State v. Waterman

Summarized by:

  • Court: Oregon Court of Appeals
  • Area(s) of Law: Criminal Law
  • Date Filed: 05-25-2022
  • Case #: A174309
  • Judge(s)/Court Below: Lagesen, C.J. for the Court; Mooney, P.J.; & Kistler, S.J.
  • Full Text Opinion

Under ORS 164.365(1)(a)(A), a conviction of first-degree criminal mischief requires proof, among other elements, that Defendant "[d]amage[d] ... property of another***[i]n an amount exceeding $1,000[.]"
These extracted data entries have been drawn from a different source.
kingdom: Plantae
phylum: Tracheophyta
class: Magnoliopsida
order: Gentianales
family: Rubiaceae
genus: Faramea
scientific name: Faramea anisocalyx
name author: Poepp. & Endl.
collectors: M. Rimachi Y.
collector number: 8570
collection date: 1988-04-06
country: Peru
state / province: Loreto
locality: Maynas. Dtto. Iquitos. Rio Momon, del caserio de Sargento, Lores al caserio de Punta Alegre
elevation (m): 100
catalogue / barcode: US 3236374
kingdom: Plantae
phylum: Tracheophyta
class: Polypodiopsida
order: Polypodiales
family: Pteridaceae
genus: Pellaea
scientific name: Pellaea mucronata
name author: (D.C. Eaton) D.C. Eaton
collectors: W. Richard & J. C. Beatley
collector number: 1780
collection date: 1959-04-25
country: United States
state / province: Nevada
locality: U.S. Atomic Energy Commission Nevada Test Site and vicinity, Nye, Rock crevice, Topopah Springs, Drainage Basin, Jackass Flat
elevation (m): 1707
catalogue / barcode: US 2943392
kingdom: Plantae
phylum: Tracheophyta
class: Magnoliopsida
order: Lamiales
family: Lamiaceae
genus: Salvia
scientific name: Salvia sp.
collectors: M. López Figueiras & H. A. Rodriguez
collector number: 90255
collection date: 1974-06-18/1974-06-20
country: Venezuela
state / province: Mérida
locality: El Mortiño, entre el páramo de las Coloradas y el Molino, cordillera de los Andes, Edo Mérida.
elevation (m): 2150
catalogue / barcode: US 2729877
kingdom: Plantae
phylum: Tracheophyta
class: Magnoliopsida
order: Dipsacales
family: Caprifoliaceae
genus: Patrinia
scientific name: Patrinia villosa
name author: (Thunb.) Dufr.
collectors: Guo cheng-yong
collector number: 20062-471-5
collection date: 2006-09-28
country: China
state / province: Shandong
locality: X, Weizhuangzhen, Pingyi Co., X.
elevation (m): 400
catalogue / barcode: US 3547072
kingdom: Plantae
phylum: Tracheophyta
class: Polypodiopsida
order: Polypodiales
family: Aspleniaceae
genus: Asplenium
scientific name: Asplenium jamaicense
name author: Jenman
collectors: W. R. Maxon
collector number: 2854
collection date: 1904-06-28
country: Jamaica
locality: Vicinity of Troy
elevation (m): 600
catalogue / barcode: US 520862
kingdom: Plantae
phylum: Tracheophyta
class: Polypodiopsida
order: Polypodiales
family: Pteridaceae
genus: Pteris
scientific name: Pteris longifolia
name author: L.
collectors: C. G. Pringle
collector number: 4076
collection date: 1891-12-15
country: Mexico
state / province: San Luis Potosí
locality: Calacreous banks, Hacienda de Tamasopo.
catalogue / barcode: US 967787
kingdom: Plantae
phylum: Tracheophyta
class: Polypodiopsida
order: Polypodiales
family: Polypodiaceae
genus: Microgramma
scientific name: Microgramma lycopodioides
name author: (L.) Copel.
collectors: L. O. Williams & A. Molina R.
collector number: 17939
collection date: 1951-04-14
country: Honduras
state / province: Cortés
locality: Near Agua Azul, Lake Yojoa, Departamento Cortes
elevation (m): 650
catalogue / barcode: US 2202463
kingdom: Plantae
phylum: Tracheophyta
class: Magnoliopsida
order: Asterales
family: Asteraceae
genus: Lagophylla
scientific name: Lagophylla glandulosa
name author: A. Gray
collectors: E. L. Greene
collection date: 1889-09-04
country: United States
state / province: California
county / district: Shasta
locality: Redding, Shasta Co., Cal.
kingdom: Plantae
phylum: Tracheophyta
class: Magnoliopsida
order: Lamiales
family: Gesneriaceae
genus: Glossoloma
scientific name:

Defendant was part of a group that attacked a car and broke the driver's side window by repeatedly hitting it with a large knife. Defendant appealed a conviction of first-degree criminal mischief.
Defendant argued the trial court erred by failing to instruct the jury that, to convict him of first-degree criminal mischief, it had to find that the damage caused by “Defendant himself” exceeded $1,000. The State admitted that the jury instruction could allow the jury to find Defendant guilty based on damage caused by the group in excess of $1,000. Under ORS 164.365(1)(a)(A), a conviction of criminal mischief in the first degree requires proof, among other elements, that Defendant “[d]amage[d] … property of another ***[i]n an amount exceeding $1,000[.]” The Court found that the trial court erred when it did not instruct the jury that “the individual defendant” caused $1,000 or more damage to the car. The Court concluded the error was not harmless because of the probability that the jury based its determination of Defendant’s guilt on damage that other people had caused rather than damage caused by Defendant alone. Conviction on criminal mischief in the first degree reversed and remanded; remanded for resentencing; otherwise affirmed.